It's be a long time that I was using C++ without surprise. I'm not saying my C++ code was totally bug free, but the mistakes were commonly due to some kind of carelessness and can be easily identified, understood and fixed. Until today... So, I think I should share it.
Let's say we have a vector of string:
std::vector<std::string> tokens;
Now I iterate over each element of the vector.
for (int i = 0; i < tokens.size(); i++) {
...
}
The index i is useful within the body of the loop. Everything goes as expected.
Then, for some reason, I want to do one more loop than the number of tokens. So I change the code to:
for (int i = -1; i < tokens.size(); i++) {
...
}
Is this correct. No. And even worse, it is supposed to generate some signals along with others.
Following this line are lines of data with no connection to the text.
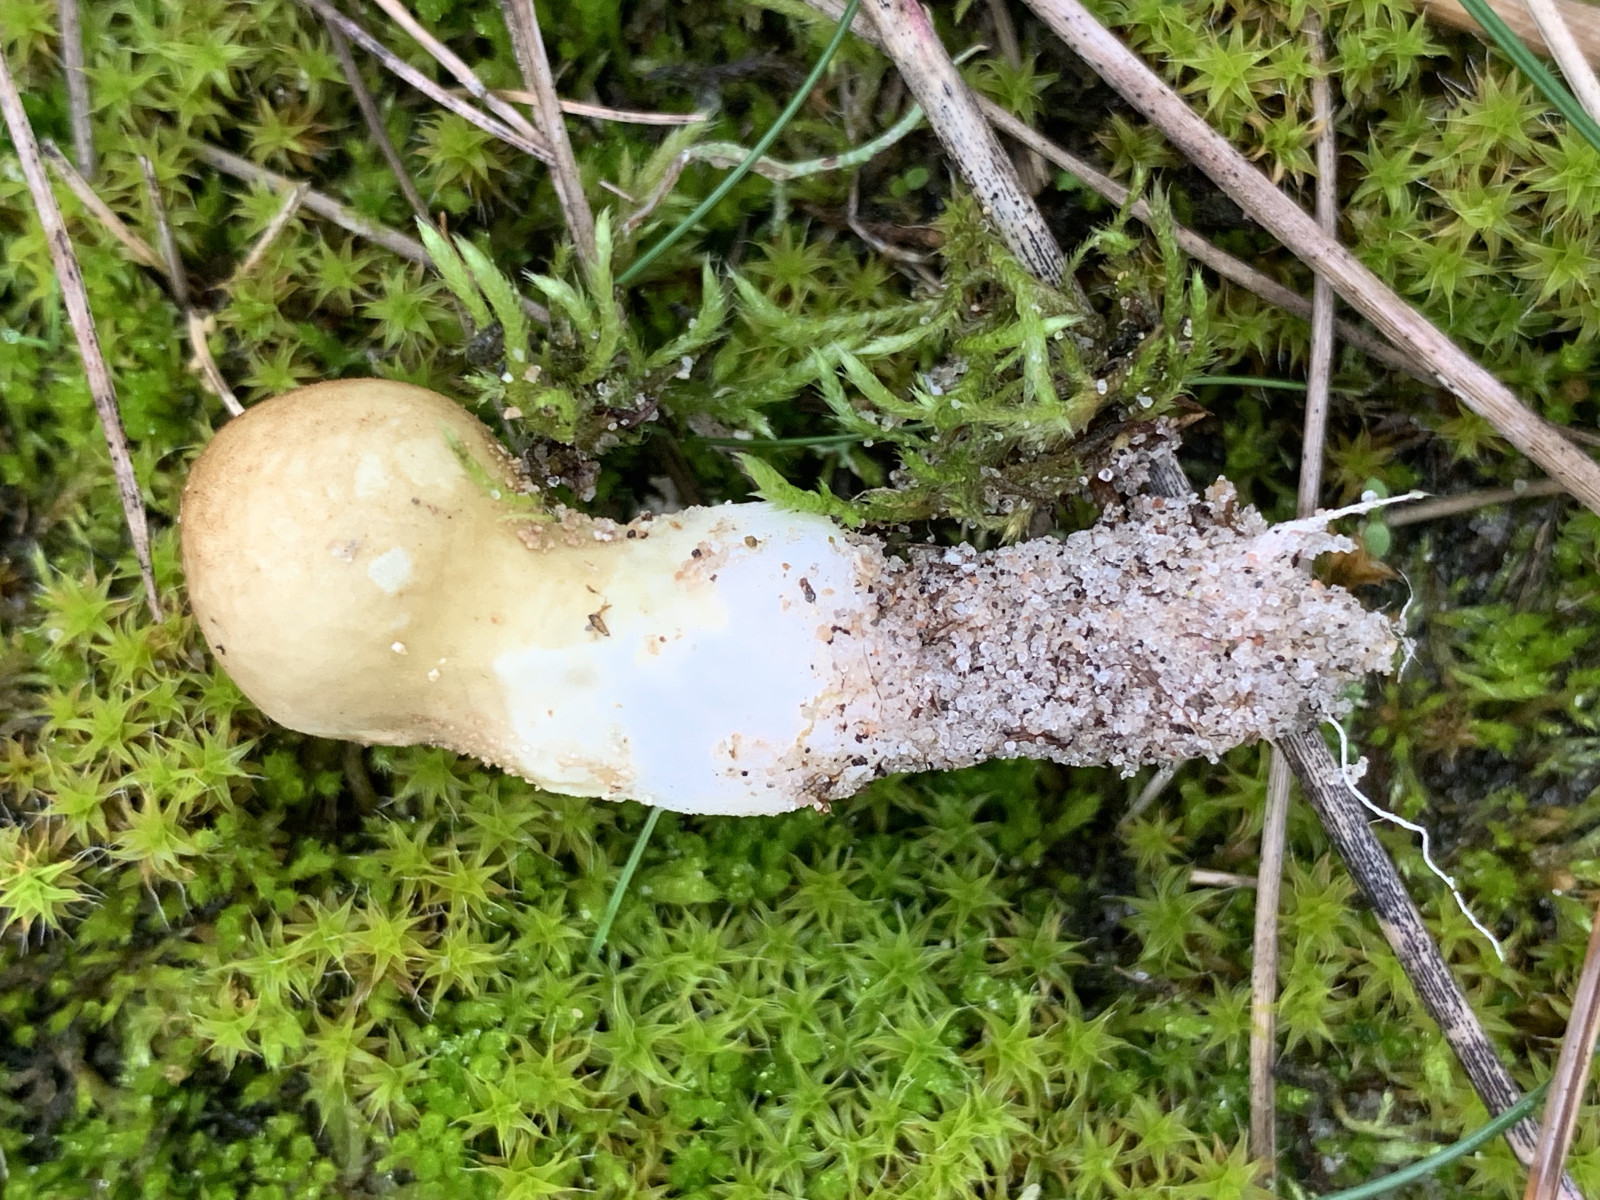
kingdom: Fungi
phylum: Basidiomycota
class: Agaricomycetes
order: Agaricales
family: Lycoperdaceae
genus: Lycoperdon
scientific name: Lycoperdon lividum
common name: mark-støvbold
It does not crash. And the code was for experiments with no test cases covering it yet. It was found until I happened to carefully check the generated data. And I went back to read the code again and again. The -1 was not a constant in the real code but was generated by an expression. All of a sudden, I realized the problem.
What is the problem then? The unsigned int. For some reason, std::vector::size (and all other sizes in std) is of size_t, which is an unsigned integer. While i is a signed integer. Now, in the condition expression i < tokens.size() in C++, i is first cast into an unsigned int before being compared with the unsigned int. So, -1 becomes 0xFFFFFFFF (64-bits) which fails the condition and the whole loop body never runs.
This nearly wasted several days of my time. I begin to miss the requirement of explicit cast in Go for this situation.